(Ottawa) Le principal outil législatif du gouvernement fédéral en matière de transparence et d’accès à l’information s’est progressivement érodé depuis 40 ans, au point de ne plus atteindre son but, conclut la commissaire à l’information du Canada.

Dans son rapport annuel au Parlement, déposé mardi, Caroline Maynard souligne qu’à la veille du 40e anniversaire de la Loi sur l’accès à l’information, « des problèmes chroniques continuent d’affliger le système d’accès du Canada, et ce, sans solution en vue ».

Pour des frais de 5 $, les Canadiens peuvent recourir à la Loi sur l’accès à l’information pour demander des documents fédéraux, des notes d’information et des rapports – voire des courriels et des factures.

Mais les demandeurs se plaignent depuis longtemps que le système d’accès est lourdaud, extrêmement lent et rempli d’échappatoires qui permettent aux agences gouvernementales de refuser de divulguer certaines informations.

Mme Maynard, qui agit à titre de médiatrice pour les utilisateurs de cette loi, souligne que malgré les appels répétés à des changements significatifs, un examen fédéral s’est conclu par un rapport, en décembre dernier, qui ne décrivait aucun engagement ferme et ne proposait aucune modification législative.

La commissaire Maynard, qui a pris ses fonctions il y a cinq ans, a déclaré que l’argent pour renforcer le système s’était évaporé et que les engagements en matière de transparence avaient disparu des lettres de mandat ministérielles.
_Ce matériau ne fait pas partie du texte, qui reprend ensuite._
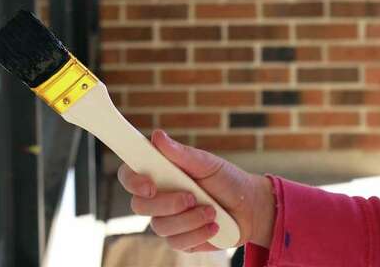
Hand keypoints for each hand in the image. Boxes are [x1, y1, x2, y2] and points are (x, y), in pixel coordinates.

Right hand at [116, 129, 276, 252]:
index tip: (149, 185)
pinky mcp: (180, 240)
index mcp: (160, 173)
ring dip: (189, 219)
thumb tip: (157, 136)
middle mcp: (158, 197)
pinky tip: (214, 225)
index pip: (129, 175)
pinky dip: (198, 233)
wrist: (250, 207)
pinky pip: (177, 242)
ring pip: (160, 226)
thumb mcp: (207, 163)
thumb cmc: (227, 179)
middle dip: (167, 203)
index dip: (132, 181)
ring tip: (211, 210)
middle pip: (139, 206)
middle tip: (191, 197)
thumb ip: (181, 154)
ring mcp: (168, 220)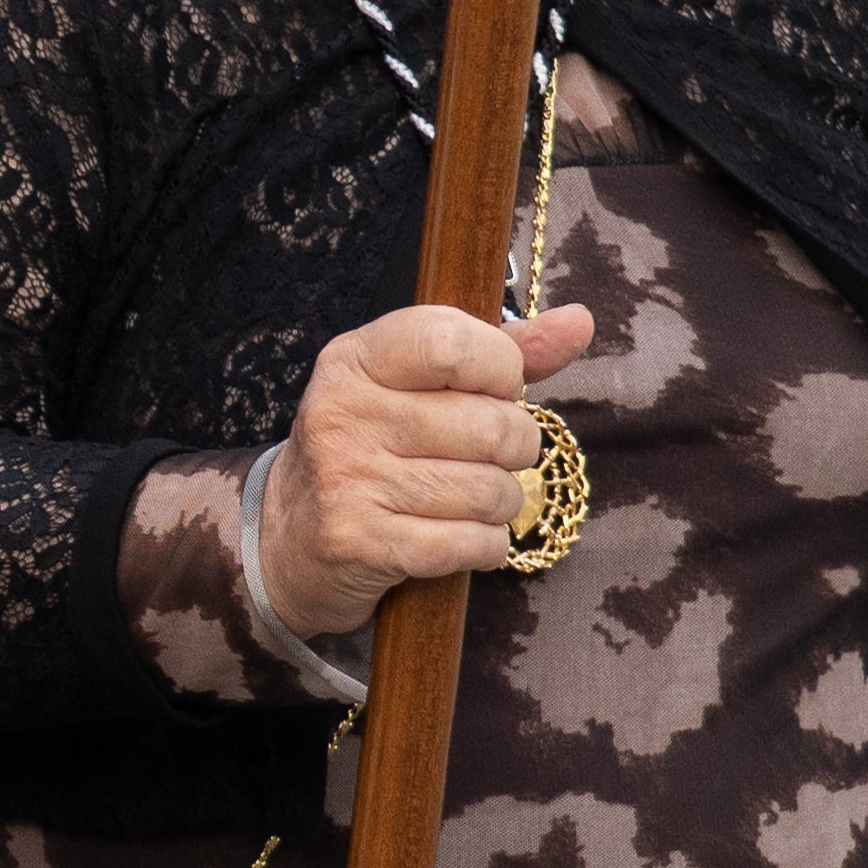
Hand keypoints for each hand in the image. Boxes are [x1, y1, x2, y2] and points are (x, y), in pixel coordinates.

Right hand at [255, 302, 600, 641]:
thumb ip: (497, 352)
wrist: (288, 534)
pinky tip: (462, 537)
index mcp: (356, 359)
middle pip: (491, 426)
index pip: (454, 342)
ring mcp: (348, 479)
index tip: (494, 390)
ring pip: (490, 491)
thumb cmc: (372, 448)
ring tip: (471, 499)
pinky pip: (471, 544)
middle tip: (489, 457)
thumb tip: (579, 321)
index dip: (500, 370)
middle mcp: (344, 413)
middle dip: (513, 448)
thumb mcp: (414, 386)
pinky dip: (485, 547)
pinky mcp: (360, 542)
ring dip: (500, 504)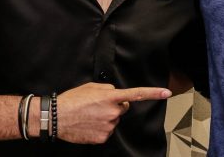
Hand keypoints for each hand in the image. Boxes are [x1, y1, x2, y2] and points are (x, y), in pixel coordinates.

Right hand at [56, 82, 170, 142]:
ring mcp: (108, 126)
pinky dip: (100, 128)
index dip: (153, 93)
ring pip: (114, 120)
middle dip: (114, 106)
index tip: (166, 92)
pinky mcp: (103, 137)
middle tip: (97, 105)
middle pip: (122, 108)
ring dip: (106, 117)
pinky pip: (107, 131)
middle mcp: (112, 112)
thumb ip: (108, 88)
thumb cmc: (72, 99)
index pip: (136, 94)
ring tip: (89, 115)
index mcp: (110, 96)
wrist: (56, 117)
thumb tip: (115, 94)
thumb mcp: (91, 86)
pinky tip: (88, 124)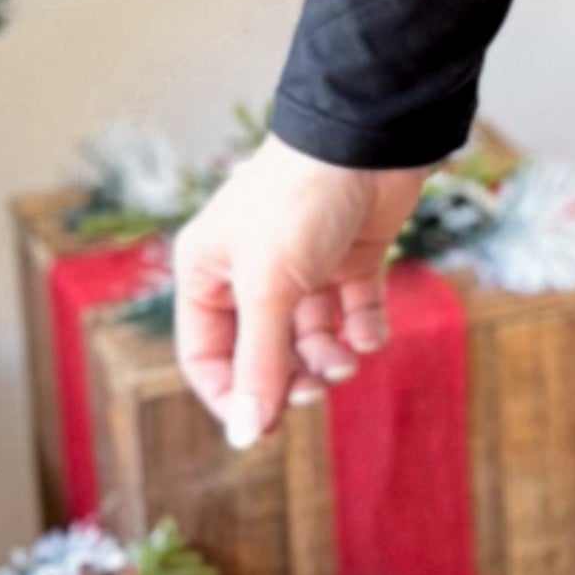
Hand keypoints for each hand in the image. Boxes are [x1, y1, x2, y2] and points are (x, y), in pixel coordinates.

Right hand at [169, 135, 427, 450]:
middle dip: (289, 376)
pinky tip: (369, 333)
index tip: (266, 429)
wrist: (366, 137)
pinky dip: (362, 330)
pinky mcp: (350, 256)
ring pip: (310, 335)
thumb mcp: (268, 289)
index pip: (206, 354)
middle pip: (262, 351)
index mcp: (208, 271)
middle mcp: (250, 270)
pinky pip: (353, 311)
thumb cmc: (298, 202)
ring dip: (328, 356)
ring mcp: (302, 264)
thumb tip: (245, 436)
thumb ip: (258, 364)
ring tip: (347, 359)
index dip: (232, 395)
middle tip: (316, 388)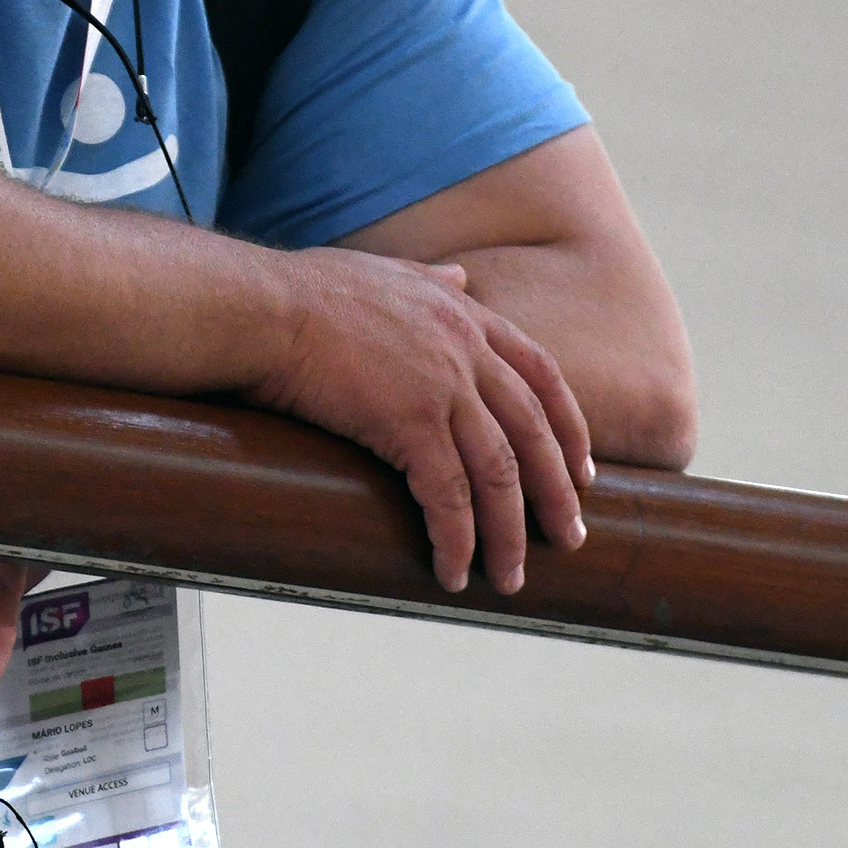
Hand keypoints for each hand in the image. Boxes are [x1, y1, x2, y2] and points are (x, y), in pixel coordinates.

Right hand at [253, 247, 591, 594]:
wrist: (265, 308)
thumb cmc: (307, 291)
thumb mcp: (386, 271)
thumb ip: (431, 277)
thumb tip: (462, 279)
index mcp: (466, 318)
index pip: (543, 375)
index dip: (569, 427)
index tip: (582, 470)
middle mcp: (467, 352)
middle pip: (533, 434)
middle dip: (556, 494)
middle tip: (570, 538)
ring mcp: (443, 388)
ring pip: (499, 474)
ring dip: (509, 534)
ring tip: (511, 577)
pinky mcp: (409, 424)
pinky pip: (448, 495)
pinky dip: (458, 539)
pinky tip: (454, 571)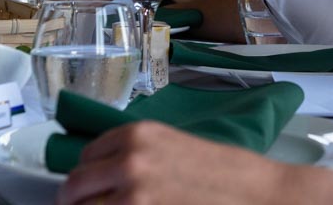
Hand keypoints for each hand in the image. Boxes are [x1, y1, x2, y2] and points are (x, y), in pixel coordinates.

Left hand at [56, 122, 289, 204]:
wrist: (258, 194)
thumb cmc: (225, 172)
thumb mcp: (174, 147)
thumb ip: (136, 155)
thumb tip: (105, 176)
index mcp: (137, 134)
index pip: (85, 157)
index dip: (89, 177)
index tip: (94, 189)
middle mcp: (128, 161)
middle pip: (74, 187)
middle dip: (79, 201)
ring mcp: (132, 196)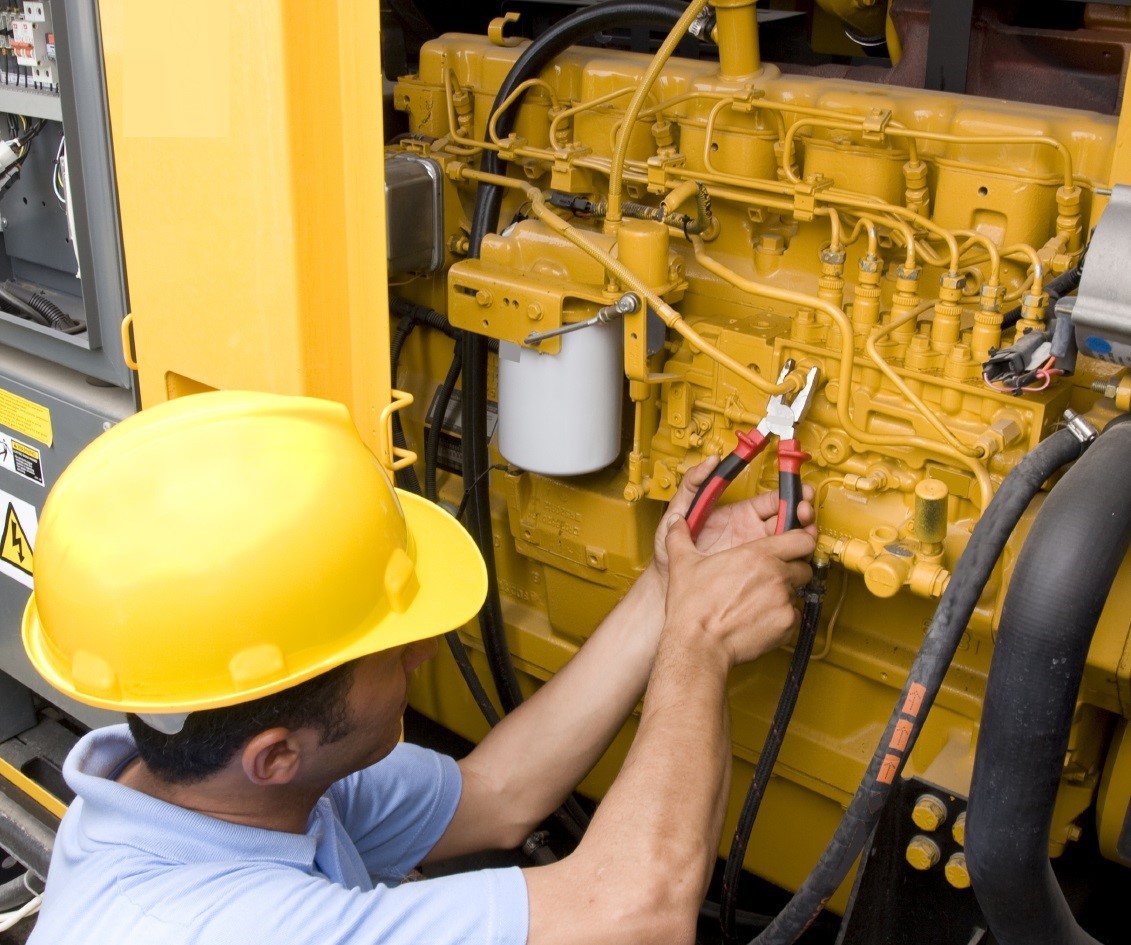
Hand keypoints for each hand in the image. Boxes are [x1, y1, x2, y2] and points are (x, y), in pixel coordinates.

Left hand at [651, 456, 816, 581]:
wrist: (669, 583)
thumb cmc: (670, 552)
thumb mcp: (677, 513)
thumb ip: (692, 484)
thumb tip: (710, 461)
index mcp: (738, 514)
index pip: (771, 500)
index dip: (788, 494)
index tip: (797, 489)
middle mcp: (752, 531)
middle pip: (787, 518)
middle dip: (802, 511)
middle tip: (805, 510)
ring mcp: (757, 551)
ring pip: (790, 540)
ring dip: (803, 533)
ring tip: (807, 531)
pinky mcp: (758, 570)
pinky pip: (782, 562)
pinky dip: (795, 557)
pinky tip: (800, 554)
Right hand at [661, 516, 814, 666]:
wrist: (699, 645)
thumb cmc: (693, 608)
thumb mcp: (682, 564)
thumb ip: (680, 537)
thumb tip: (676, 523)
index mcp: (757, 555)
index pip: (801, 540)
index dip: (798, 543)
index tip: (791, 547)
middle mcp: (775, 576)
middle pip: (804, 566)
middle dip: (793, 570)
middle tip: (773, 577)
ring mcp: (783, 602)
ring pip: (798, 592)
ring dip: (785, 594)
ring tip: (760, 601)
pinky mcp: (786, 625)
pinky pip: (793, 616)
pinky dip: (781, 617)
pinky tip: (760, 618)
Bref, il est clair pour elle que le renforcement de la transparence n’est pas une priorité pour le gouvernement.

« Je continuerai donc à demander au gouvernement de prendre des mesures pour remédier à cette situation lamentable et d’accorder à l’accès à l’information l’attention dont il a tant besoin », indique-t-elle dans le préambule de son rapport annuel.

Jadis une mesure avant-gardiste

Lorsqu’elle est entrée en vigueur il y a près de 40 ans, la Loi sur l’accès à l’information était reconnue comme une mesure législative progressiste et avant-gardiste, rappelle Mme Maynard, puisqu’elle inscrivait dans le droit canadien le concept du « droit d’accès ».

« Toutefois, les gouvernements qui se sont succédé n’ont pas été en mesure d’apporter des modifications visant à la moderniser », déplore la commissaire, en rappelant qu’il a fallu attendre 2019 pour introduire des réformes significatives à la loi.

« Même si, à l’époque, je considérais celles-ci comme un pas dans la bonne direction, il s’agissait avant tout d’une première étape. J’avais même affirmé que d’autres modifications législatives s’avéreraient nécessaires.

« Quatre ans plus tard, il est bien évident qu’aucune autre modification législative ne se profile à l’horizon », déplore Mme Maynard.

La présidente du Conseil du Trésor, Mona Fortier, ministre responsable de ce régime d’accès, déclarait en avril dernier qu’elle espérait proposer un plan dans les mois à venir pour améliorer la loi et la façon dont elle est gérée. Elle indiquait alors que sa priorité était d’améliorer l’administration de la loi existante.

Mme Maynard écrit dans son rapport qu’elle continuera de faire pression sur les libéraux pour qu’ils prennent des mesures afin de « remédier à cette situation lamentable et d’accorder à l’accès à l’information l’attention dont il a tant besoin ».

La commissaire indique par ailleurs que son bureau a réussi au cours du dernier exercice à suivre le rythme des plaintes reçues, fermant plus de 8000 dossiers.

Malgré cela, l’inventaire des plaintes s’est maintenu à environ 3500 dossiers. Bon nombre de ces dossiers restants sont « très complexes et nécessitent l’attention d’un petit nombre d’enquêteurs chevronnés, capables de s’attaquer à des milliers de pages et d’analyser les nombreuses exceptions invoquées », souligne Mme Maynard.

« En bref, afin d’éliminer l’inventaire d’ici la fin de mon mandat [en mars 2025], il faudra que le Commissariat bénéficie d’un financement temporaire supplémentaire, écrit-elle. Il a été difficile d’obtenir un tel financement par le passé, et encore cette année alors que ma demande a été refusée. »

Mme Maynard promet de continuer à plaider pour une alternative au modèle de financement actuel pour son bureau, qui consiste à soumettre des demandes de fonds par l’intermédiaire d’une ministre « dont le ministère est visé par des plaintes sur lesquelles j’enquête ».

« En tant qu’agente du Parlement, je rends compte directement à ce dernier, et le processus de financement du Commissariat doit refléter cette indépendance », soumet-elle.